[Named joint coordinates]
^^^^^^^^
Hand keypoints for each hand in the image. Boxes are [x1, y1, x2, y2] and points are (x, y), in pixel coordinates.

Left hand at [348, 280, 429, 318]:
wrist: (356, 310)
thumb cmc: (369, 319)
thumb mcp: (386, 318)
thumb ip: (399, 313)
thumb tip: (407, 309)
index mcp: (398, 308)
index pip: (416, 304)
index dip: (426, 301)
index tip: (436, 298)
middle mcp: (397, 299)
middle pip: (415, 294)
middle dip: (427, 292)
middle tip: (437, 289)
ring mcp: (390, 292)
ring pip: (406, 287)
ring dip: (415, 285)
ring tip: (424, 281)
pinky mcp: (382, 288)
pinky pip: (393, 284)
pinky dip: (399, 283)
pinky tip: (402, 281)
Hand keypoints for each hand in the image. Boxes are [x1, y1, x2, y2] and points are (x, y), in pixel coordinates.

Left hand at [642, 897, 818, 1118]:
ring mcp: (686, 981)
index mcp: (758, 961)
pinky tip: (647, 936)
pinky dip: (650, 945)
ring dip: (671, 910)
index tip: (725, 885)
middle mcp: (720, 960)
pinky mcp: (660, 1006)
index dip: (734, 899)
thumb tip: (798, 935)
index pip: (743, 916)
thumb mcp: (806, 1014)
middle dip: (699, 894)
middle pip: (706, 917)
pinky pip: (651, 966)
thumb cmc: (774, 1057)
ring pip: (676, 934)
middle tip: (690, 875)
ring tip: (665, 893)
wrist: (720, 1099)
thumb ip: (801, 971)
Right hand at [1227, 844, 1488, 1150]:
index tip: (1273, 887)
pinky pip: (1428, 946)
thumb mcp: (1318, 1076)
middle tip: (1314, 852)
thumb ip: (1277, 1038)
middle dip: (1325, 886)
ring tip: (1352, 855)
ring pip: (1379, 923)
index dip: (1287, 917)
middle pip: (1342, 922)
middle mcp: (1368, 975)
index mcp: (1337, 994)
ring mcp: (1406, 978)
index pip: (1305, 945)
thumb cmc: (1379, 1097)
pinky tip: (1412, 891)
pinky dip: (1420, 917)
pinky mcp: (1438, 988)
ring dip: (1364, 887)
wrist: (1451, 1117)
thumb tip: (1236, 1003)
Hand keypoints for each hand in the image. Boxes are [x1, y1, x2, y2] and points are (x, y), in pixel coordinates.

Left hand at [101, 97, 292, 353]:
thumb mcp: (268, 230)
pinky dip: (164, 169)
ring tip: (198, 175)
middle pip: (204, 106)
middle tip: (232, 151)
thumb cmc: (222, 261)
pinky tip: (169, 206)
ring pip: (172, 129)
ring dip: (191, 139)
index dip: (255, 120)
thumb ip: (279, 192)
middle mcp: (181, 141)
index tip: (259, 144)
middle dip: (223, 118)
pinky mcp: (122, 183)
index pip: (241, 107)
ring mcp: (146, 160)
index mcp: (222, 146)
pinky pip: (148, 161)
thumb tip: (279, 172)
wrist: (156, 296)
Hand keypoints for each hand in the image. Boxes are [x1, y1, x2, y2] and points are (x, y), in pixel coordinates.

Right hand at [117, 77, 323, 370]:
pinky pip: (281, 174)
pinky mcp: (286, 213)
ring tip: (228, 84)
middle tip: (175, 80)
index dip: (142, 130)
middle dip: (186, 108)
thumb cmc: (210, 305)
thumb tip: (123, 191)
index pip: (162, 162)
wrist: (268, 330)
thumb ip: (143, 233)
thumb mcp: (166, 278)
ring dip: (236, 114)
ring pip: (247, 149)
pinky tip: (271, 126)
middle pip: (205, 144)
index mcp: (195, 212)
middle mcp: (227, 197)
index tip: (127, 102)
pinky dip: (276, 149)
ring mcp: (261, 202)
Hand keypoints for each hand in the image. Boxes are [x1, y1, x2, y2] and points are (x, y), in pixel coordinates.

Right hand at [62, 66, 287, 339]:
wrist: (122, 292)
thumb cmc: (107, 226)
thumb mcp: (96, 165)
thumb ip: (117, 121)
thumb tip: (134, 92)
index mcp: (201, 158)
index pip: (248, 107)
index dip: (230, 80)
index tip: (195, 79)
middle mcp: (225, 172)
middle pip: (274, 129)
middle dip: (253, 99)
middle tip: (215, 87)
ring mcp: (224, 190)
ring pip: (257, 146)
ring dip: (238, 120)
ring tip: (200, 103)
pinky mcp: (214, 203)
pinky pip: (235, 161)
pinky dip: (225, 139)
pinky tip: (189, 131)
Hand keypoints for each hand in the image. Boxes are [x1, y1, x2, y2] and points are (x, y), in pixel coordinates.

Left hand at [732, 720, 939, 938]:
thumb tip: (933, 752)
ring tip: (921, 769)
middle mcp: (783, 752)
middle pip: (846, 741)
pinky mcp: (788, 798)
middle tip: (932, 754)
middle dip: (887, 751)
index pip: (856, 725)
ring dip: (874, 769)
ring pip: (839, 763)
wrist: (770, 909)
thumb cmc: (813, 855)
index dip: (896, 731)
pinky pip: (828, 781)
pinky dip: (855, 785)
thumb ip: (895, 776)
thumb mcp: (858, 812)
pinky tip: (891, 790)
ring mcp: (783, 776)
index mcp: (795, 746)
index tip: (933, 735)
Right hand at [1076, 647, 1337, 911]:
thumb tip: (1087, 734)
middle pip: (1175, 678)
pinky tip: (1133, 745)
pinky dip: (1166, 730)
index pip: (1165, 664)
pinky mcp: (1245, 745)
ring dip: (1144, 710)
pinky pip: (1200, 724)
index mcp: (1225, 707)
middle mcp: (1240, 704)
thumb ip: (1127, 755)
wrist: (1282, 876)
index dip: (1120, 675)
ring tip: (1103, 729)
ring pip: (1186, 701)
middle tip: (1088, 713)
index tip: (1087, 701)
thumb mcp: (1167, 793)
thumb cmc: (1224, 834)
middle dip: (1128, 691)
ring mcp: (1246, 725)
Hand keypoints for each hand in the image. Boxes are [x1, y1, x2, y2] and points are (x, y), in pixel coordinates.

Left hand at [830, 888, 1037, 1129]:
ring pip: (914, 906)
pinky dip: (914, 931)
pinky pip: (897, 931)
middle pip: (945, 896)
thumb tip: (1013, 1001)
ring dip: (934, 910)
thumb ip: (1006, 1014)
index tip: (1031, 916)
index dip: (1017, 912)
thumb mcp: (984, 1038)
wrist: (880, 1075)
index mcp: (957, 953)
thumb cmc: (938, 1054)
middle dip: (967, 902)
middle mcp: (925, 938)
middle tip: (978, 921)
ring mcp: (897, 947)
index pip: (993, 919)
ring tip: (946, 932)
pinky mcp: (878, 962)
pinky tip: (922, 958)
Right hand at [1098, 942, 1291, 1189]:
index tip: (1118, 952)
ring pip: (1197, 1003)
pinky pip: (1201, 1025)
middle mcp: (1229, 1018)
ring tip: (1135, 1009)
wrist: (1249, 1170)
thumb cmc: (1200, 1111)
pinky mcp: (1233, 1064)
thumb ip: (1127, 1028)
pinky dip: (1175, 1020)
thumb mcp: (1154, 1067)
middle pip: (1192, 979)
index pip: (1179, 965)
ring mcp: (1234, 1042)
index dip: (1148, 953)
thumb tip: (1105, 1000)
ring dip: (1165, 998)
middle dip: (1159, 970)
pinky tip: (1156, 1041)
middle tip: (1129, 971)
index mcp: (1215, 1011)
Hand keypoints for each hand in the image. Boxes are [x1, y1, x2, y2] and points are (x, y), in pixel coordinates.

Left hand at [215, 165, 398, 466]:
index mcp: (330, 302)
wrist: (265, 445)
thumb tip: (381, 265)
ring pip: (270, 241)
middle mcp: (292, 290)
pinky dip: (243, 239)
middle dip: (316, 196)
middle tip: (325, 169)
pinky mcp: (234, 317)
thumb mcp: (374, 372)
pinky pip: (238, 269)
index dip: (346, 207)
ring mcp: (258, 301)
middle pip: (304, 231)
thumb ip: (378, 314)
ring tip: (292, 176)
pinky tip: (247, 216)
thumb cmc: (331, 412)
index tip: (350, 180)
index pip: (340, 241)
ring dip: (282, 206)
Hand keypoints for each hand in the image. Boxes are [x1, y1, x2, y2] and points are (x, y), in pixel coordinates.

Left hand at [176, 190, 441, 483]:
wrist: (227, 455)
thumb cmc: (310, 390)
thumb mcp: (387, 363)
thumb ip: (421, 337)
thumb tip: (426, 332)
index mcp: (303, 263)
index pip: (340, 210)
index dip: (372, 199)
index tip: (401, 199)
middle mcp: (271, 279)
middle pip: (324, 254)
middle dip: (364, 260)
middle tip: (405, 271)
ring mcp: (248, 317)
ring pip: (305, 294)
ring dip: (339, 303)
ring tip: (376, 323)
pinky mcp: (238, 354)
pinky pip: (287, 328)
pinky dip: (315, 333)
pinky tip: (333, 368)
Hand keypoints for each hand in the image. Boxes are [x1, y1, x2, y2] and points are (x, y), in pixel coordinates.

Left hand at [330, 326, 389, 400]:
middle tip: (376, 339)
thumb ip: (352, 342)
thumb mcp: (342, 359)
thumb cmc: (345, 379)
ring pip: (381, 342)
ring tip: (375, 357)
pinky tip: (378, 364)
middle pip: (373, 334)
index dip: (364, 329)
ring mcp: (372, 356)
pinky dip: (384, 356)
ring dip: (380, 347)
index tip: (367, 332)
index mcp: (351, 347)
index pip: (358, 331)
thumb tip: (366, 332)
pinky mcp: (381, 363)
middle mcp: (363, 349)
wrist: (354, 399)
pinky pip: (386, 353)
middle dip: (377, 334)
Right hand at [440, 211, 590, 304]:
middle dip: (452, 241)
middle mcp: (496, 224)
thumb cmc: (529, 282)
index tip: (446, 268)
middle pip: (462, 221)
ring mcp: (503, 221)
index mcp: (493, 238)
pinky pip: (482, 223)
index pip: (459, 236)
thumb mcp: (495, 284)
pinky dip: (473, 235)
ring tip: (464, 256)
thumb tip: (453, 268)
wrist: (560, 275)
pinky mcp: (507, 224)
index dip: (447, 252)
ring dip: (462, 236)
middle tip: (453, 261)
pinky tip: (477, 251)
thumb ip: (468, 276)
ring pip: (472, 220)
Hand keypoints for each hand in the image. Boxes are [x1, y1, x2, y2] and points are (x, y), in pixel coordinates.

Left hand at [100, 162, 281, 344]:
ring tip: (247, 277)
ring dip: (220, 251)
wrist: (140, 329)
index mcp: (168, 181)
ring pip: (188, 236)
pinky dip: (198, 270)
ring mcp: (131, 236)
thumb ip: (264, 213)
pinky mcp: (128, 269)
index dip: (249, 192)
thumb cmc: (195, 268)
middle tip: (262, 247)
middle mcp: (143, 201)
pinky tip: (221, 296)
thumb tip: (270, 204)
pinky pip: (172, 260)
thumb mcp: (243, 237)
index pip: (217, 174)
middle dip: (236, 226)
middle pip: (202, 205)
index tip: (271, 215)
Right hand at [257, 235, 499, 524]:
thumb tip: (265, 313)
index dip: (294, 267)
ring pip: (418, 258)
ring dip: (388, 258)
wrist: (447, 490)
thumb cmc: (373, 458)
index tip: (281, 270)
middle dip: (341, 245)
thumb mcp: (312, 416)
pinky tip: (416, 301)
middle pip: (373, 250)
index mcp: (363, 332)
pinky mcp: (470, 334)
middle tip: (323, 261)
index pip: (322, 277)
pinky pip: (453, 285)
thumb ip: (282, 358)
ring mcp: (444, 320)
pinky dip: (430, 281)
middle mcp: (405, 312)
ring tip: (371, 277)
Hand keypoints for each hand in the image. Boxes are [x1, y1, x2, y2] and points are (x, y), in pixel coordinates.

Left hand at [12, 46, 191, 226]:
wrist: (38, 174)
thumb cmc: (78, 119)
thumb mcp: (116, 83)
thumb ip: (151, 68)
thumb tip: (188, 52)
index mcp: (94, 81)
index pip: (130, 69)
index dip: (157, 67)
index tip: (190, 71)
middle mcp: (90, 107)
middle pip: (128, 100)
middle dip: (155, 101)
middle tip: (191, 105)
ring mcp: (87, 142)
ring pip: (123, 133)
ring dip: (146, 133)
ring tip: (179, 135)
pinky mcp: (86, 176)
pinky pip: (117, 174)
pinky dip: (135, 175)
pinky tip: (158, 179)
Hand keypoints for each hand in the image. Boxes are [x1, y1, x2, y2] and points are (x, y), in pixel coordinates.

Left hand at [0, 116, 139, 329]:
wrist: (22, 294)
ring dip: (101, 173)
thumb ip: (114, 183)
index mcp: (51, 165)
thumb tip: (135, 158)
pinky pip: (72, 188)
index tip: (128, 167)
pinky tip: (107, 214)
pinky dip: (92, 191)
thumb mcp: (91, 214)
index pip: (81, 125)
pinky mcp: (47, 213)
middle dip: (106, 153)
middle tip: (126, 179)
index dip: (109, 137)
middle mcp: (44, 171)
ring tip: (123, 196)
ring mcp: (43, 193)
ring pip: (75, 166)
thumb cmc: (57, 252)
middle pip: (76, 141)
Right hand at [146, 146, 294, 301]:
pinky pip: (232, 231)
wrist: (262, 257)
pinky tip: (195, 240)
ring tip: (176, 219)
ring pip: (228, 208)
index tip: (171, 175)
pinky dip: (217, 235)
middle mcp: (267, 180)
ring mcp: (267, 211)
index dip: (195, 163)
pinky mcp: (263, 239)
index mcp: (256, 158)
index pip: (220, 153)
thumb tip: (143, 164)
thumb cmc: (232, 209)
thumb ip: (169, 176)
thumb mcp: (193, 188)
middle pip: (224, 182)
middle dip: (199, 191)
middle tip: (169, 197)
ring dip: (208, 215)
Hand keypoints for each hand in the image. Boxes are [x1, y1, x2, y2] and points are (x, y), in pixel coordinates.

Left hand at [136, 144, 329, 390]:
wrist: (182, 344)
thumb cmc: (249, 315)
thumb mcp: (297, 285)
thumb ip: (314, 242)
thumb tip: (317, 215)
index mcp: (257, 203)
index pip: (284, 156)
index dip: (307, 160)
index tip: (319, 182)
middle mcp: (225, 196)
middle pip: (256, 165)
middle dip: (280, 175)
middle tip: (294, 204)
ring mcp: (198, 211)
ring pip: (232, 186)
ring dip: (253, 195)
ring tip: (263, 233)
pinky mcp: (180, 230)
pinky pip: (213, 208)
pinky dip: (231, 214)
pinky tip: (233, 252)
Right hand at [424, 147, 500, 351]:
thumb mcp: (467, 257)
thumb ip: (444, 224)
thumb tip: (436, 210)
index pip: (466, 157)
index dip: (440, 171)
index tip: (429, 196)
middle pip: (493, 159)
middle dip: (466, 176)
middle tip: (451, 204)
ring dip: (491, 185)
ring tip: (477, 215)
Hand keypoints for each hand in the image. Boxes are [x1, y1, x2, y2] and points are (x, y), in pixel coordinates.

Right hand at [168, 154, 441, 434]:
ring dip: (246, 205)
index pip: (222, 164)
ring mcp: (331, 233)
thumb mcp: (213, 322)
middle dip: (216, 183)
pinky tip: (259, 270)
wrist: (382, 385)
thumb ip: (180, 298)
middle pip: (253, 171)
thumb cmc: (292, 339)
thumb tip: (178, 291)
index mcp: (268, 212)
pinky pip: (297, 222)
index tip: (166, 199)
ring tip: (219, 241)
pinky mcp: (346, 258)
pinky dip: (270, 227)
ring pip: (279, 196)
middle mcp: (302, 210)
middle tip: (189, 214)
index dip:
^^^^^^^^
__Requirement__
From the data above, pick out each line containing "Right" and copy it.

__Written answer__
Right hand at [1227, 844, 1488, 1150]:
Right hand at [117, 77, 323, 370]:
Right hand at [62, 66, 287, 339]:
Right hand at [1076, 647, 1337, 911]:
Right hand at [1098, 942, 1291, 1189]:
Right hand at [440, 211, 590, 304]:
Right hand at [257, 235, 499, 524]:
Right hand at [146, 146, 294, 301]:
Right hand at [424, 147, 500, 351]:
Right hand at [168, 154, 441, 434]:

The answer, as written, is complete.